Santander (EFE).- At eight years old, Lucía Navarro, better known as SuperLu, has become a celebrity for telling through her Instagram account (@SuperLu_6) her day-to-day life in a wheelchair, serving as example and fighting to improve the living conditions of people with disabilities.
“Many people thank us for what our daughter helps them, we see that we help them a lot to be better, to have more sympathy with people with disabilities,” the family told EFE.
Lucía’s Instagram profile has more than 23,000 followers, a number that is growing day by day after a video of hers, in which, with her denunciation of the lack of “empathy” and inequality in access to culture for women, people with disabilities, reached more than ten million people on this social network alone.
A profile created, according to her mother, Lucía Santamaría, to “fight” for a robotic treatment that improves her daughter’s therapy. “If in a few years science advances and the marrow is regenerated, it would be the way for her to walk again,” she confides.
Far from drama, says his mother, they seek to raise awareness of the “absurd” things that people with disabilities face, such as, he points out, the few special parking lots and the misuse that some people make of them, or the “lack of aid”.
“Society is the one that is disabling our daughter,” says Santamaría, a teacher in Cantabria, who celebrates that her impact on networks is helping people “to have more empathy with people with disabilities.”
“She is such a special girl. Children give us those lessons, they give us the strength to go on and fight, ”she points out.
And beyond the virtual world and the support of personalities such as the graffiti artist Okuda, who has customized her wheelchair, this Cantabrian girl is stopped on the street every day to ask for photos and show her support.
“I’m your fan” or “we’re all with you” are some of the most repeated phrases by people who come across Lucía and her family, several of them during the time the girl spoke with EFE to tell about her situation.
Life lessons
Her condition does not prevent Lucía from being “happy” and being able to practice sports such as adapted football and basketball, according to what she herself told EFE.
“How can we not be strong,” says Santamaría, who affirms that her daughter is “amazing” and has given her and her father, Alberto Navarro, a “life lesson” since she was left in a wheelchair.

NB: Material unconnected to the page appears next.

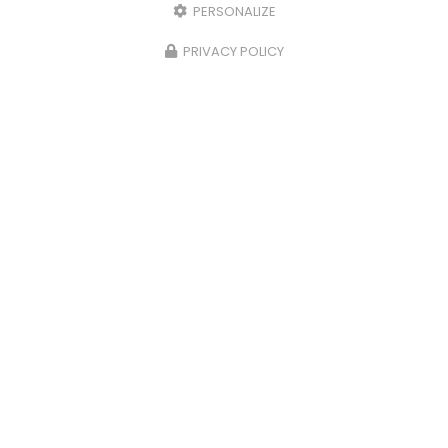
PERSONALIZE
PRIVACY POLICY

Her family explains that despite the fact that “she was a healthy girl”, two and a half years ago, when she was 6 years old, “she stopped moving her legs” and fell into a coma for 23 days.
After waking up, “she could not move” and after a long “struggle” she managed to move forward, although she was paralyzed from the chest down and began a long recovery at the National Hospital for Paraplegics in Toledo and in Valdecilla, in Santander.
“After Toledo, we thought it was over, but that’s where the real war against architectural barriers and society begins,” confesses his mother.